Le Sénat des États-Unis a approuvé le 7 août un texte qui impose des droits de douane drastiques sur les importations d'énergie en provenance de Russie, pouvant atteindre 500 % pour le pétrole et le gaz. Le projet inclut également un droit de 100 % applicable aux importations en provenance de plusieurs grands acheteurs russes, cités parmi eux la Chine et l'Inde. Adoptée à Capitol Hill, cette initiative vise à réduire sensiblement les revenus énergétiques de Moscou et à rendre plus coûteux pour des tiers l'achat d'hydrocarbures russes.

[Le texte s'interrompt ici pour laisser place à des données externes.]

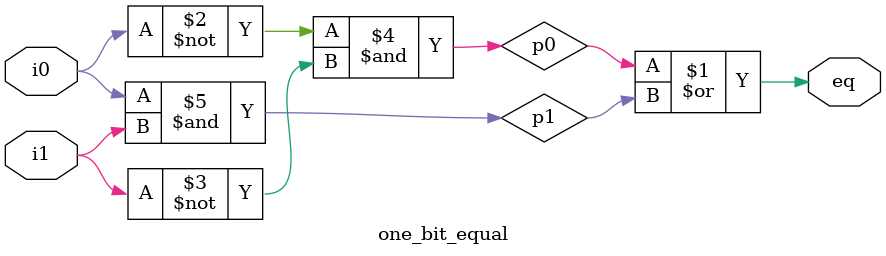
<source format=v>
module one_bit_equal
   // I/O ports
   (
    input wire i0, i1,
    output wire eq
   );

   // signal declaration
   wire p0, p1;

   // body
   // sum of two product terms
      assign eq = p0 | p1;
   
  assign p0 = ~i0 & ~i1;
  assign  p1 = i0 & i1;

endmodule
</source>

Un ciblage inédit : la « flotte de l'ombre »
Outre les surtaxes, le texte introduit pour la première fois une mention explicite de ce que le rapport qualifie de « flotte de l'ombre » — un ensemble de navires utilisés pour dissimuler ou contourner les sanctions sur le commerce énergétique russe depuis 2022. En visant ces pratiques, le Congrès entend rendre plus difficiles les manœuvres de camouflage des volumes et des origines des cargaisons d'hydrocarbures.
« points faibles »
Selon les éléments rapportés au moment du vote, le projet, porté au Sénat au nom du défunt sénateur Lindsey Graham, a reçu un soutien de la Maison-Blanche après des discussions bipartites. Des parlementaires ont argué que le dispositif frapperait les centres de financement de la machine de guerre russe, tandis que d'autres ont souligné les risques diplomatiques avec des importateurs majeurs.
Conséquences pour les marchés et l'Europe
La portée de la mesure dépasse le seul affrontement économique avec la Russie. En imposant des barrières tarifaires élevées, Washington cherche à dissuader les pays tiers de poursuivre des achats significatifs d'énergies russes. Concrètement, cela peut provoquer :
- une réorientation des flux commerciaux et logistiques d'hydrocarbures ;
- une hausse des coûts pour les importateurs qui ne réduiraient pas rapidement leurs achats ;
- une volatilité accrue des prix du pétrole et du gaz à court terme, susceptible d'impacter les marchés européens, dont la France.
Pour la France, où les prix de l'énergie restent un sujet majeur tant pour les ménages que pour l'industrie, une perturbation des approvisionnements mondiaux ou un renchérissement du prix du pétrole et du gaz se traduirait par des pressions inflationnistes et des contraintes sur la compétitivité des secteurs intensifs en énergie.
Un effet de levier diplomatique et économique
Le texte prévoit aussi des mécanismes visant à inciter les principaux acheteurs à réduire leurs importations : un représentant américain au commerce a assuré qu'une baisse substantielle des achats pourrait alléger l'application des surtaxes. Cette clause introduit un instrument de négociation — économique et fiscal — qui cherche à modifier les comportements commerciaux sans recourir uniquement à des sanctions directes.
| Mesure | Portée |
|---|---|
| Droits sur importations russes | Jusqu'à 500 % (pétrole, gaz) |
| Droits sur exportateurs tiers | 100 % pour cinq grands pays importateurs |
Si l'objectif affiché est de frapper les recettes publiques russes et d'isoler économiquement Moscou, la traduction pratique de ces droits dépendra de la mise en œuvre technique, de la réaction des partenaires commerciaux et de l'architecture des exemptions prévues. Le texte évoque des conditions permettant d'échapper aux surtaxes si un importateur réduit suffisamment ses achats, ouvrant la porte à des négociations bilatérales intenses.
À court terme, les opérateurs et les autorités françaises devront surveiller l'évolution des prix et la stabilité des flux énergétiques. À moyen terme, cette décision américaine pourrait accélérer des stratégies de diversification des approvisionnements et relancer le débat européen sur l'autonomie énergétique et les solutions de stockage, tout en compliquant le jeu diplomatique envers des pays consommateurs majeurs d'énergie russe.